Без сомнения, анализ мог бы обнаружить и другие характеристики авторской функции. Я ограничусь только четырьмя, поскольку они прежде всего бросаются в глаза и, похоже, самые важные. Вкратце их можно представить следующим образом: 1) понятие авторства связано с юридической системой и системой институций, которые определяют, направляют и озвучивают вселенную дискурсов; 2) в дискурсах разных эпох и разных типов цивилизаций авторская функция сказывается по-разному; 3) авторство определяется не непосредственным актом установления прямой взаимосвязи между произведением и его создателем, но последовательностью особых сложных операций; 4) понятие автора не относится напрямую к конкретному индивиду, потому что в нем одновременно могут быть заложены несколько «я», несколько субъектов, и каждому из них может соответствовать особая группа лиц.

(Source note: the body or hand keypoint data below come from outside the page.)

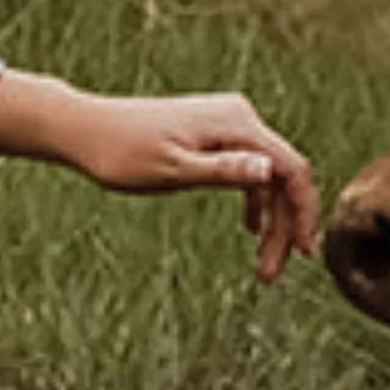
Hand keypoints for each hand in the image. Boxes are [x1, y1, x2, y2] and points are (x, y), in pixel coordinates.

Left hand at [50, 84, 320, 276]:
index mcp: (237, 124)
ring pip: (265, 175)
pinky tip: (250, 229)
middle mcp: (239, 117)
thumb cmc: (123, 152)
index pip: (292, 169)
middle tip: (272, 272)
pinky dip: (252, 200)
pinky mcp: (212, 134)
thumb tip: (268, 169)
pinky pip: (246, 168)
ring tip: (264, 264)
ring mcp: (226, 124)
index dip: (304, 213)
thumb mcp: (173, 170)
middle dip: (284, 225)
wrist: (85, 130)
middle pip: (282, 175)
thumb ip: (223, 171)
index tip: (304, 252)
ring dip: (269, 218)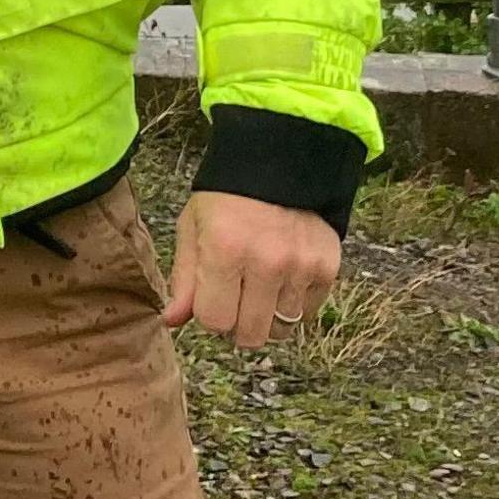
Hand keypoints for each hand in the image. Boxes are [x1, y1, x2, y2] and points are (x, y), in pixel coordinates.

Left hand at [159, 191, 341, 351]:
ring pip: (281, 329)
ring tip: (259, 288)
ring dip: (267, 317)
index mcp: (225, 250)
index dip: (210, 315)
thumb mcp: (193, 228)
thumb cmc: (226, 199)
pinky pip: (308, 314)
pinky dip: (293, 306)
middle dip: (238, 326)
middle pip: (251, 334)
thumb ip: (184, 278)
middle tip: (236, 301)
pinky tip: (283, 280)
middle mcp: (266, 262)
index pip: (215, 321)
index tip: (212, 300)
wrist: (280, 163)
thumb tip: (172, 322)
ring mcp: (300, 267)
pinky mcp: (327, 268)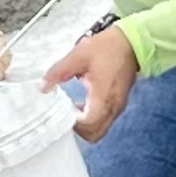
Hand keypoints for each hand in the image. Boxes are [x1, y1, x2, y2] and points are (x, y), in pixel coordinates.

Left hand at [45, 24, 138, 142]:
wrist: (132, 42)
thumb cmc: (107, 48)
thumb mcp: (78, 56)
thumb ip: (58, 72)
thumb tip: (42, 87)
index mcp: (103, 96)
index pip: (89, 125)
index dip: (73, 124)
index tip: (62, 113)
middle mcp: (113, 106)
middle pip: (96, 134)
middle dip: (79, 130)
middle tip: (66, 115)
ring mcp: (118, 107)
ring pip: (101, 130)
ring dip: (86, 125)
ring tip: (73, 108)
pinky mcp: (120, 104)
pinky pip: (105, 121)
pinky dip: (93, 119)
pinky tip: (83, 103)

До сих пор я непростительно суживал свой предмет. Следовало бы обсудить проблему автора в живописи, музыке и других искусствах, но даже не выходя за рамки дискурса (а в них я намерен остаться), я, кажется, чересчур ограничил значение термина «автор». Я занимался автором только в ближайшем смысле, как лицом, которому с достоверностью приписывается создание текста, книги, произведения. Легко увидеть, что в сфере дискурса можно быть автором не какой-то книги, а чего-то неизмеримо большего – автором теории, традиции, дисциплины, в рамках которой начнут появляться новые авторы и новые книги. Такие авторы занимают положение «над дискурсом» (transdiscoursive). Это явление повторяется с самого начала нашей цивилизации. Гомер, Аристотель, отцы церкви, первые математики и создатели гиппократовой традиции – все они играли эту роль.

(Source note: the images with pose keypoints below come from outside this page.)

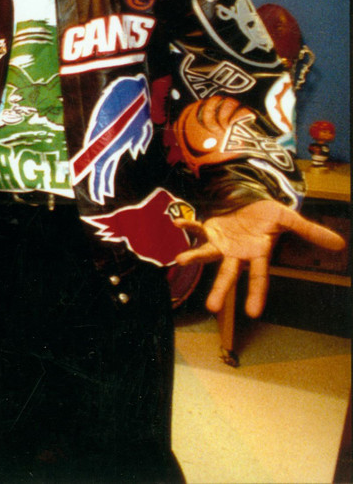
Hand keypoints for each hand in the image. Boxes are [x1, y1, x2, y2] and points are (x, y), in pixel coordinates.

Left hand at [174, 199, 345, 317]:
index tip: (252, 313)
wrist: (251, 201)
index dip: (256, 294)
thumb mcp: (289, 220)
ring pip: (207, 253)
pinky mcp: (210, 230)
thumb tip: (340, 244)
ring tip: (181, 259)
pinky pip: (197, 228)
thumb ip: (311, 232)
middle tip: (212, 308)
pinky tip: (178, 224)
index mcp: (258, 254)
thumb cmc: (269, 216)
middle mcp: (237, 253)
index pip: (259, 277)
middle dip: (220, 289)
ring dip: (194, 256)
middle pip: (228, 274)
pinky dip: (188, 226)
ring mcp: (221, 243)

Далее, на протяжении XIX в. в Европе возникла еще одна, более непривычная разновидность автора, которого не следует путать ни с «великими» писателями, создателями литературных текстов, ни с авторами религиозных текстов, ни с основоположниками науки. Назовем участников этой последней группы – несколько произвольно – основоположниками дискурсивности. Их уникальность в том, что они – создатели не только своих текстов. Они создали кое-что еще: возможности и правила образования других текстов. В этом смысле они принципиально отличны от, скажем, романиста, который есть автор только своего собственного текста. Фрейд же не просто автор «Истолкования сновидений»; Маркс не просто автор «Коммунистического манифеста» и «Капитала»: оба они открыли безграничные возможности для дискурса.

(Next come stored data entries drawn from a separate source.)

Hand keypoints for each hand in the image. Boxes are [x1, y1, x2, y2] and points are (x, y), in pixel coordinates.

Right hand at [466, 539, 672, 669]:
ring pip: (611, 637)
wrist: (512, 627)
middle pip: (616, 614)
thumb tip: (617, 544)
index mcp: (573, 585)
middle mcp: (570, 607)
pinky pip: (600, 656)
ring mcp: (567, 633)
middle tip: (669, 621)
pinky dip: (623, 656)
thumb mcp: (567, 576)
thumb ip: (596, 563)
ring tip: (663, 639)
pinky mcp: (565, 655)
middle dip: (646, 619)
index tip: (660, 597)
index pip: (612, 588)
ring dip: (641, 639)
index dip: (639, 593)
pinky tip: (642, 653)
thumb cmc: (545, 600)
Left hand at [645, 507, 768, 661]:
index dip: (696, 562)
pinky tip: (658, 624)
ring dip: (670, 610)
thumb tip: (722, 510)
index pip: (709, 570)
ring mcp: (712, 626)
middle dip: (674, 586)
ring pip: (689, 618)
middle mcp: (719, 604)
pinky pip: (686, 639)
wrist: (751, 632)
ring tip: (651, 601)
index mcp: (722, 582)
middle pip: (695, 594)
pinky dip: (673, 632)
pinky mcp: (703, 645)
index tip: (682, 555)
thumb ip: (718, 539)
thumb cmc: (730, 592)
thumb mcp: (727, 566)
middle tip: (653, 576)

Очевидно, напрашивается возражение. Можно сказать, что несправедливо назвать романиста автором только собственного текста; при условии, что этот романист приобретает определенную влиятельность, он тоже может определять и распоряжаться не только собственным дискурсом. Простейший пример: можно сказать, что Анна Радклифф [41] не только написала «Замок Этлин и замок Дюнбэйн» и ряд других романов, но открыла дорогу готическому роману ужасов в начале XIX в.; с этой точки зрения, ее авторская функция далеко выходит за рамки ее собственных произведений. Но у меня есть ответ на подобные возражения. Основоположники дискурсивности (я беру в качестве примеров Маркса и Фрейда, потому что убежден, что они и первые, и самые важные) открывают совсем другие возможности по сравнению с романистом. Произведения Анны Радклифф открыли дорогу подражаниям, в которых имитировались принципы ее романа. Содержавшиеся в ее романах знаки, фигуры, взаимоотношения, структуры могли быть заново употреблены другими авторами. Когда мы говорим, что Анна Радклифф – создательница готического романа ужасов, мы имеем в виду, что в готическом романе XIX в. содержатся, как и романах Анны Радклифф, героини, попадающие в ловушку собственной невинности, затерянные замки, чудовищный злодей, мстящий миру за сотворенное с ним зло, и т.д.